→ Goal of the exercise:
Please restate the data below word for word, omitting all images.

→ The data:
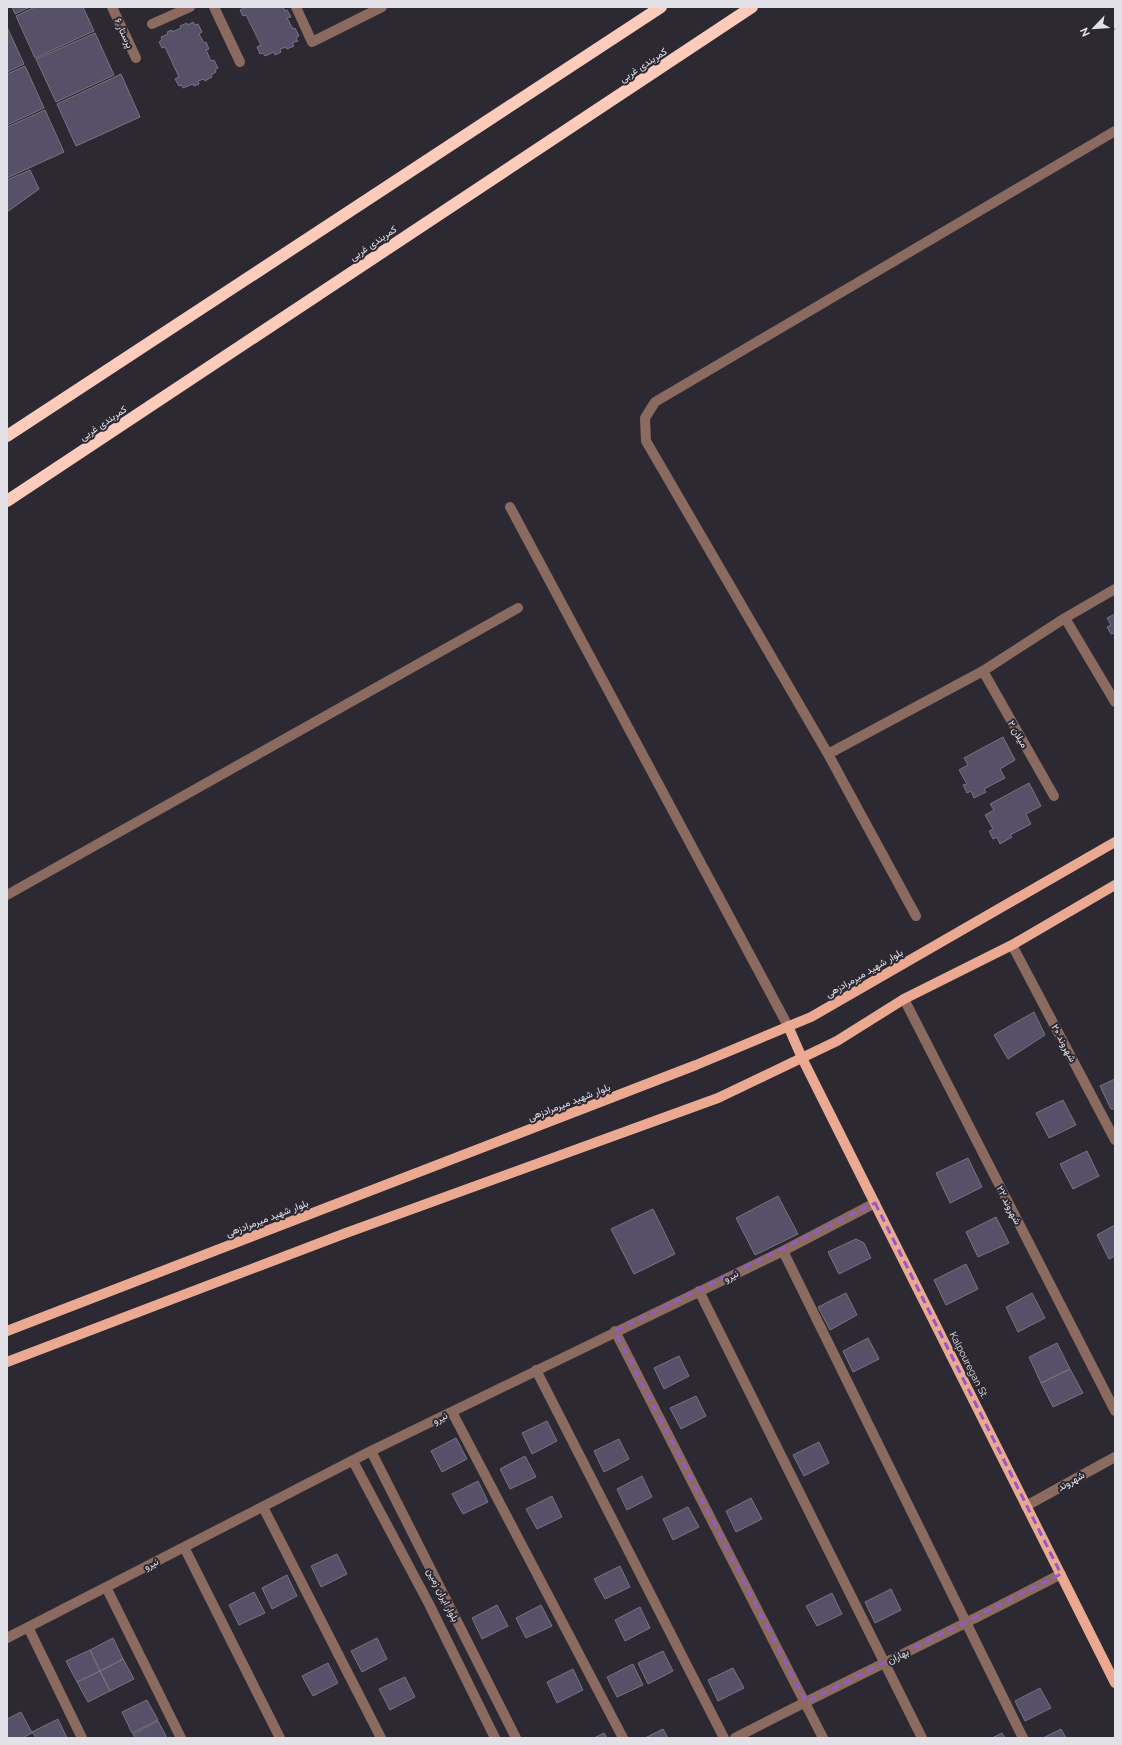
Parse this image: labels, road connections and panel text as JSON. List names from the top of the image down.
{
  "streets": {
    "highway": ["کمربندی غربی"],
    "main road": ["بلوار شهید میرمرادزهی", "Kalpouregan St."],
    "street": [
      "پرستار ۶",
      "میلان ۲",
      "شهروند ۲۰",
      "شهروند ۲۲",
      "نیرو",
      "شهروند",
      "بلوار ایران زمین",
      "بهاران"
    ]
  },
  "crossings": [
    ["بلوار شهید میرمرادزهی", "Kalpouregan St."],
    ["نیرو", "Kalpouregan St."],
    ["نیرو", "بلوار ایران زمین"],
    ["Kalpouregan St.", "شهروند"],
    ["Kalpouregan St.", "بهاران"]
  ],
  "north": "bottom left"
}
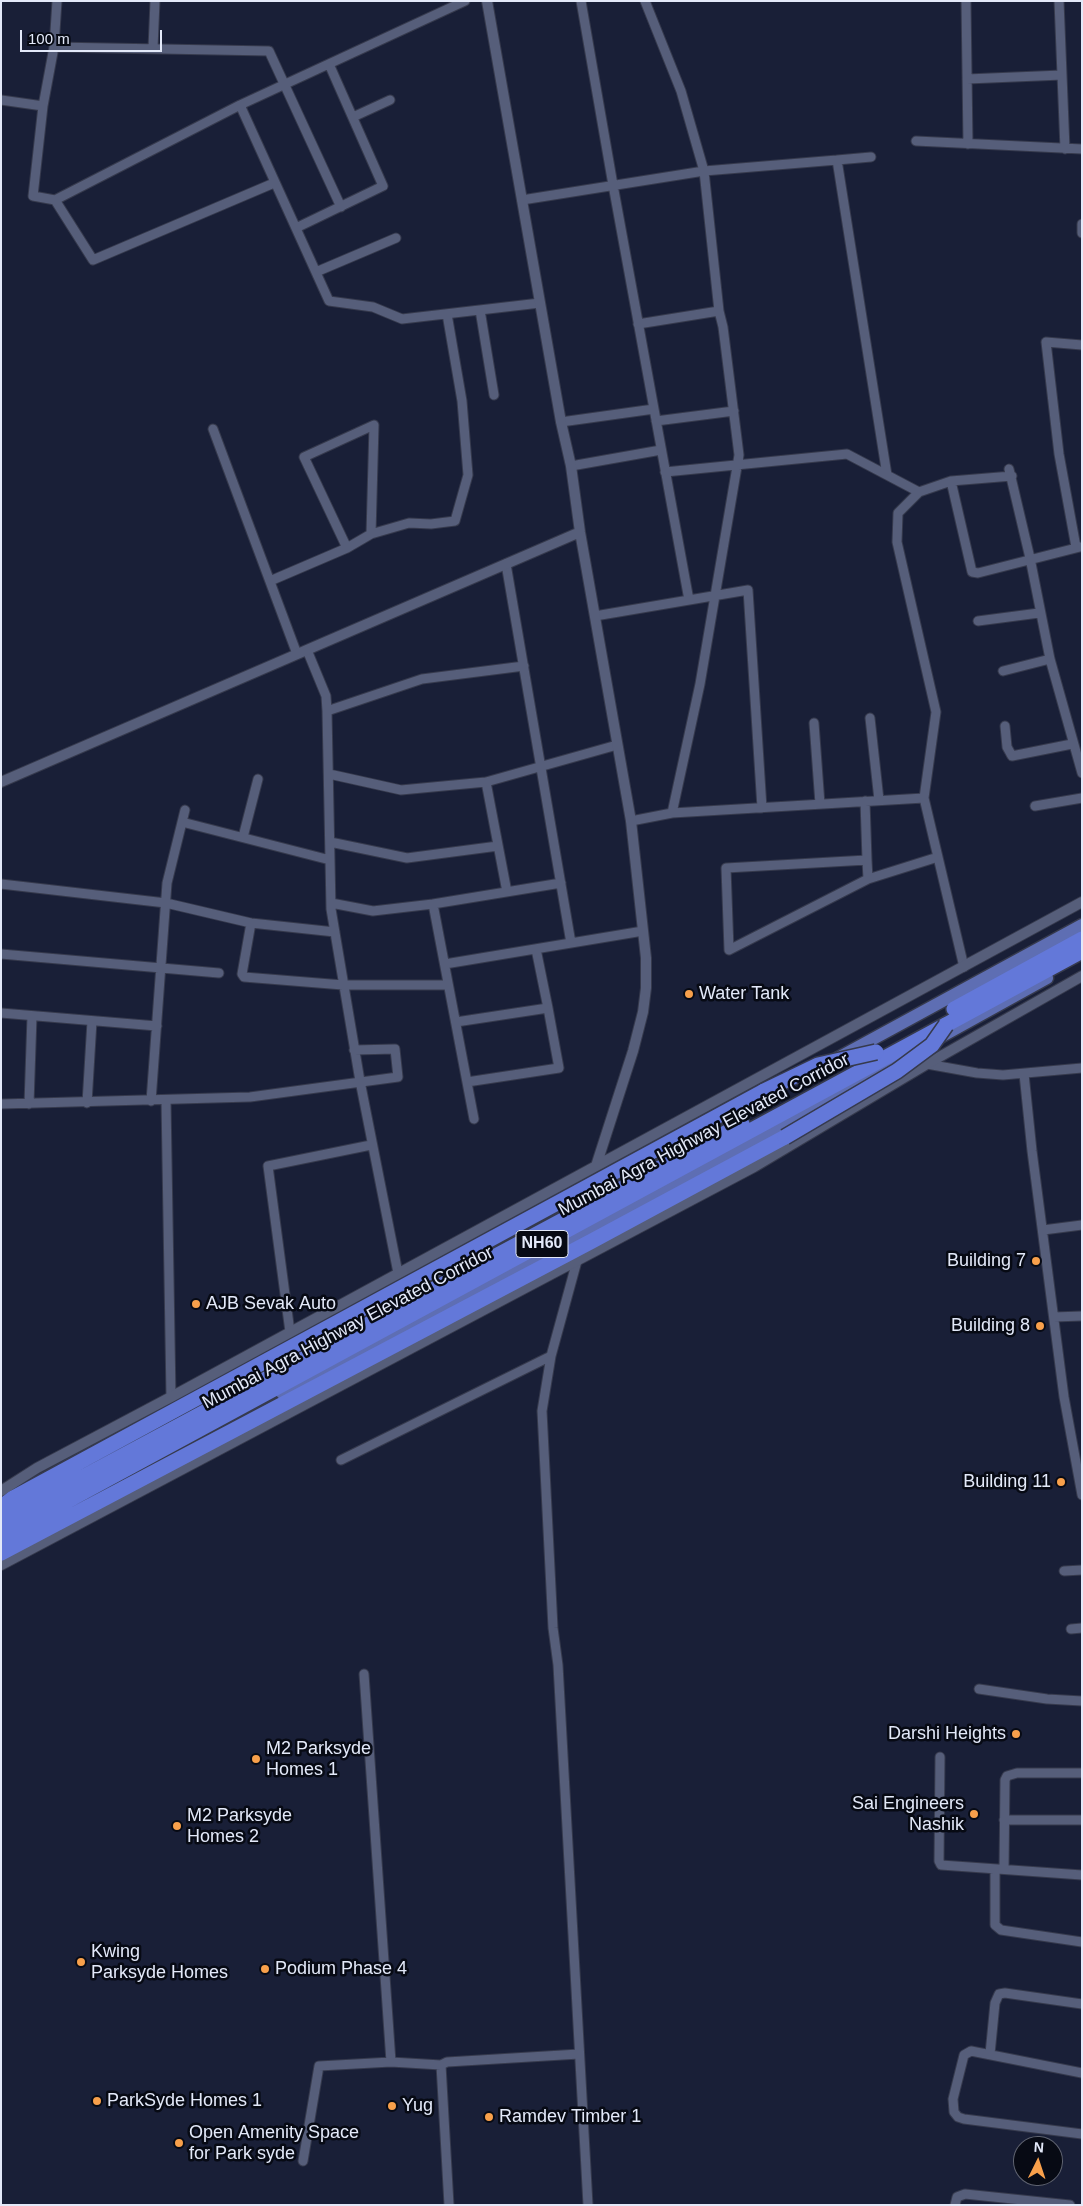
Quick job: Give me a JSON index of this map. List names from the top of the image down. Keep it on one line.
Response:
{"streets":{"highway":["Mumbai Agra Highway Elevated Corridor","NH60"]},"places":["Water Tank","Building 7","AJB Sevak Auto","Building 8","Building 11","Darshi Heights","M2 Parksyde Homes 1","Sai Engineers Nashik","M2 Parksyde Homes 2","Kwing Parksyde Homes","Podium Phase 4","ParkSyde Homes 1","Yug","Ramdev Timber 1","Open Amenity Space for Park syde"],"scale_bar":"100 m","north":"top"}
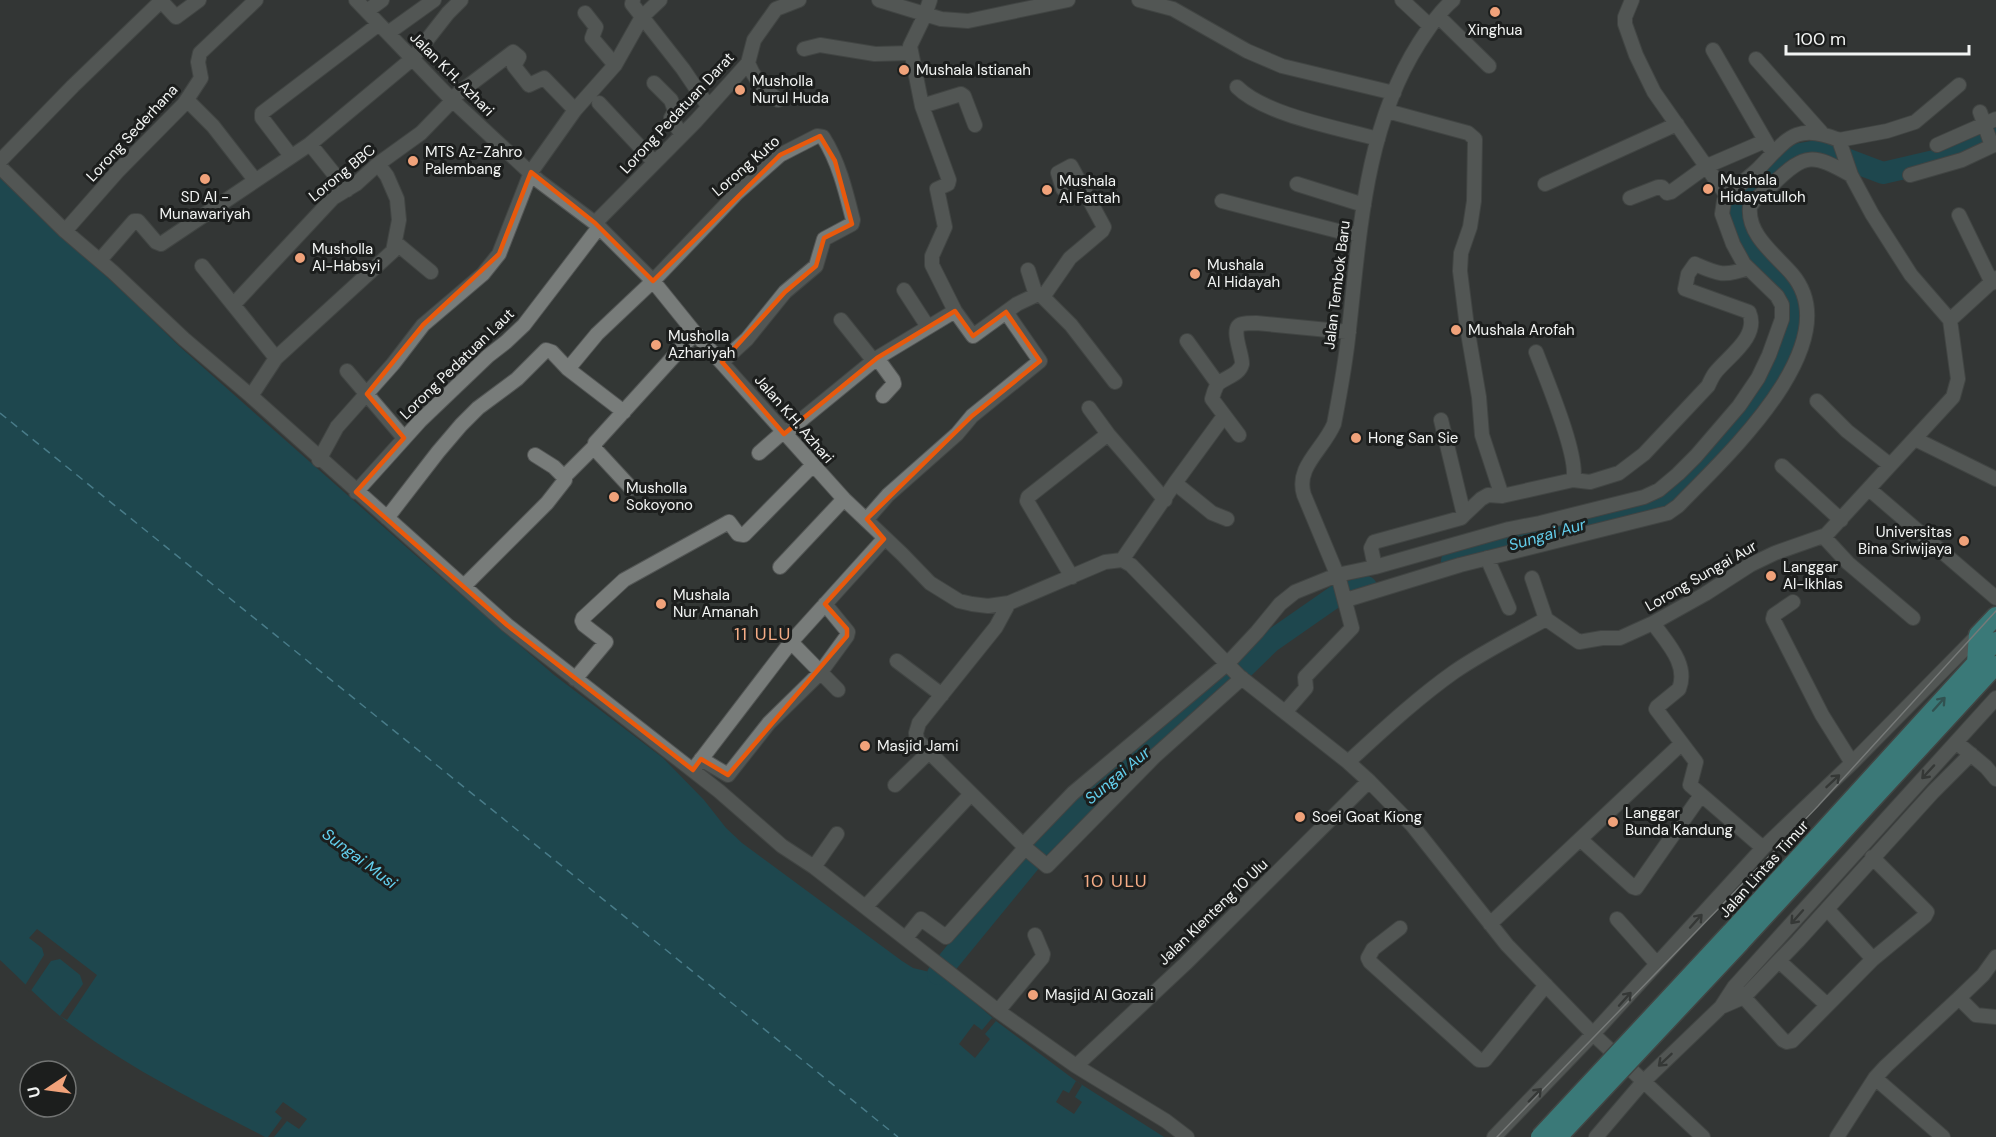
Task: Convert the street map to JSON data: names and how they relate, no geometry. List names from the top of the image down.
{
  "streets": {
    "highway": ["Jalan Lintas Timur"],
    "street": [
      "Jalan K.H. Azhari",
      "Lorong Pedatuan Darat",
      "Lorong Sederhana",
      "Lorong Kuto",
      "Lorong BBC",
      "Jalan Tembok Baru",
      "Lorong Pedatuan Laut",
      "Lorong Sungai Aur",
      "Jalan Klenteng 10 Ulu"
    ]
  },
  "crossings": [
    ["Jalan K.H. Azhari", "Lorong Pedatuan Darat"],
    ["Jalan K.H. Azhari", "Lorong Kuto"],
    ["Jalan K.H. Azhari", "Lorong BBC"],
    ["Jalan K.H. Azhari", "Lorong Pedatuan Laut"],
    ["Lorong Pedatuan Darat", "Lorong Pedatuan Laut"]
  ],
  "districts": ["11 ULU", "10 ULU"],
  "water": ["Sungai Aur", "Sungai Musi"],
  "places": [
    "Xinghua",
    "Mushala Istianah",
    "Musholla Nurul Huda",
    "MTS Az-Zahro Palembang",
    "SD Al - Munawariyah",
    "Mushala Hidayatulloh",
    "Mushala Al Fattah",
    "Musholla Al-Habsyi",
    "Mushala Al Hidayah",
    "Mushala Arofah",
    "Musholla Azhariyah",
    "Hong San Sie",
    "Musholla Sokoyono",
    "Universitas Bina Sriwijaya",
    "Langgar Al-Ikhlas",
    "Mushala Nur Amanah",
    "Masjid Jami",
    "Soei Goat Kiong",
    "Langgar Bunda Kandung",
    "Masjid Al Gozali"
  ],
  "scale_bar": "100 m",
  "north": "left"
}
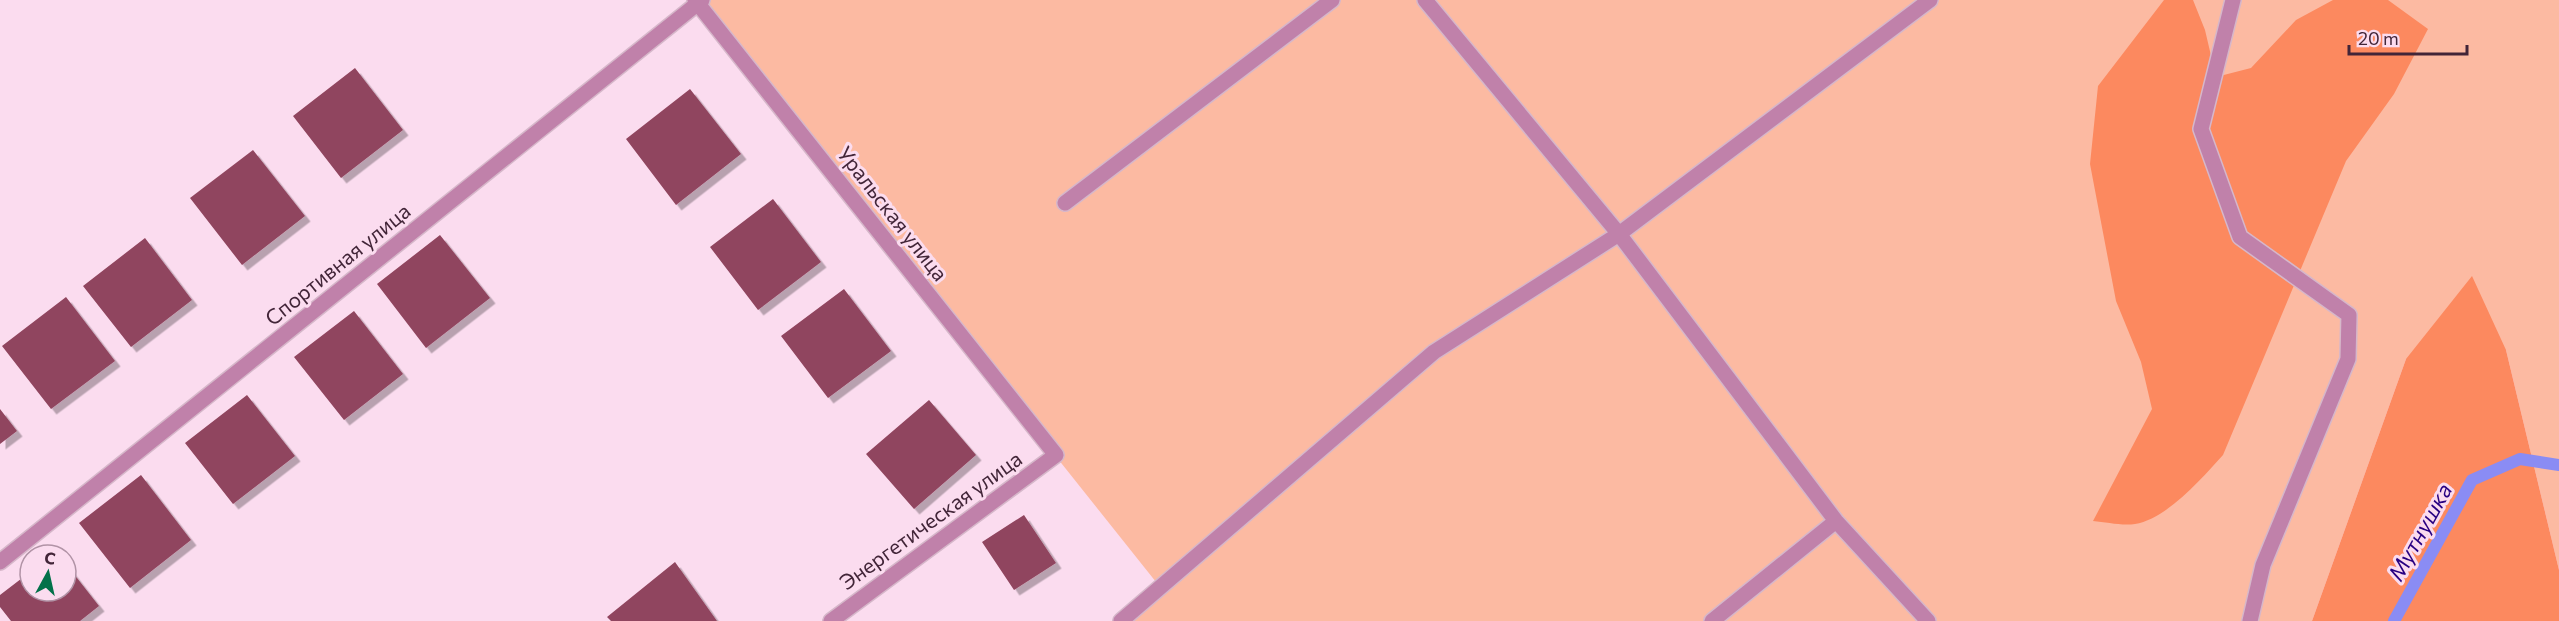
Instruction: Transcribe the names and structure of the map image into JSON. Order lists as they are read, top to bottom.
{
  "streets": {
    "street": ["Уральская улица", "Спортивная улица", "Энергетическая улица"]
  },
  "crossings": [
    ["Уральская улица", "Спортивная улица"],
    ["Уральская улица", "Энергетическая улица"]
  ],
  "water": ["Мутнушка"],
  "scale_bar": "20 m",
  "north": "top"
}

→ Exercise result:
Parse this image: labels, road connections and panel text as JSON. List names from the top of the image down.
{
  "streets": {
    "highway": ["کمربندی غربی"],
    "main road": ["بلوار شهید میرمرادزهی", "Kalpouregan St."],
    "street": [
      "پرستار ۶",
      "میلان ۲",
      "شهروند ۲۰",
      "شهروند ۲۲",
      "نیرو",
      "شهروند",
      "بلوار ایران زمین",
      "بهاران"
    ]
  },
  "crossings": [
    ["بلوار شهید میرمرادزهی", "Kalpouregan St."],
    ["نیرو", "Kalpouregan St."],
    ["نیرو", "بلوار ایران زمین"],
    ["Kalpouregan St.", "شهروند"],
    ["Kalpouregan St.", "بهاران"]
  ],
  "north": "bottom left"
}
Quick job: Give me a JSON index of this map. List names from the top of the image down. Keep it on one line.
Response:
{"streets":{"highway":["Mumbai Agra Highway Elevated Corridor","NH60"]},"places":["Water Tank","Building 7","AJB Sevak Auto","Building 8","Building 11","Darshi Heights","M2 Parksyde Homes 1","Sai Engineers Nashik","M2 Parksyde Homes 2","Kwing Parksyde Homes","Podium Phase 4","ParkSyde Homes 1","Yug","Ramdev Timber 1","Open Amenity Space for Park syde"],"scale_bar":"100 m","north":"top"}
Task: Convert the street map to JSON data: names and how they relate, no geometry. List names from the top of the image down.
{
  "streets": {
    "highway": ["Jalan Lintas Timur"],
    "street": [
      "Jalan K.H. Azhari",
      "Lorong Pedatuan Darat",
      "Lorong Sederhana",
      "Lorong Kuto",
      "Lorong BBC",
      "Jalan Tembok Baru",
      "Lorong Pedatuan Laut",
      "Lorong Sungai Aur",
      "Jalan Klenteng 10 Ulu"
    ]
  },
  "crossings": [
    ["Jalan K.H. Azhari", "Lorong Pedatuan Darat"],
    ["Jalan K.H. Azhari", "Lorong Kuto"],
    ["Jalan K.H. Azhari", "Lorong BBC"],
    ["Jalan K.H. Azhari", "Lorong Pedatuan Laut"],
    ["Lorong Pedatuan Darat", "Lorong Pedatuan Laut"]
  ],
  "districts": ["11 ULU", "10 ULU"],
  "water": ["Sungai Aur", "Sungai Musi"],
  "places": [
    "Xinghua",
    "Mushala Istianah",
    "Musholla Nurul Huda",
    "MTS Az-Zahro Palembang",
    "SD Al - Munawariyah",
    "Mushala Hidayatulloh",
    "Mushala Al Fattah",
    "Musholla Al-Habsyi",
    "Mushala Al Hidayah",
    "Mushala Arofah",
    "Musholla Azhariyah",
    "Hong San Sie",
    "Musholla Sokoyono",
    "Universitas Bina Sriwijaya",
    "Langgar Al-Ikhlas",
    "Mushala Nur Amanah",
    "Masjid Jami",
    "Soei Goat Kiong",
    "Langgar Bunda Kandung",
    "Masjid Al Gozali"
  ],
  "scale_bar": "100 m",
  "north": "left"
}
Instruction: Transcribe the names and structure of the map image into JSON. Order lists as they are read, top to bottom.
{
  "streets": {
    "street": ["Уральская улица", "Спортивная улица", "Энергетическая улица"]
  },
  "crossings": [
    ["Уральская улица", "Спортивная улица"],
    ["Уральская улица", "Энергетическая улица"]
  ],
  "water": ["Мутнушка"],
  "scale_bar": "20 m",
  "north": "top"
}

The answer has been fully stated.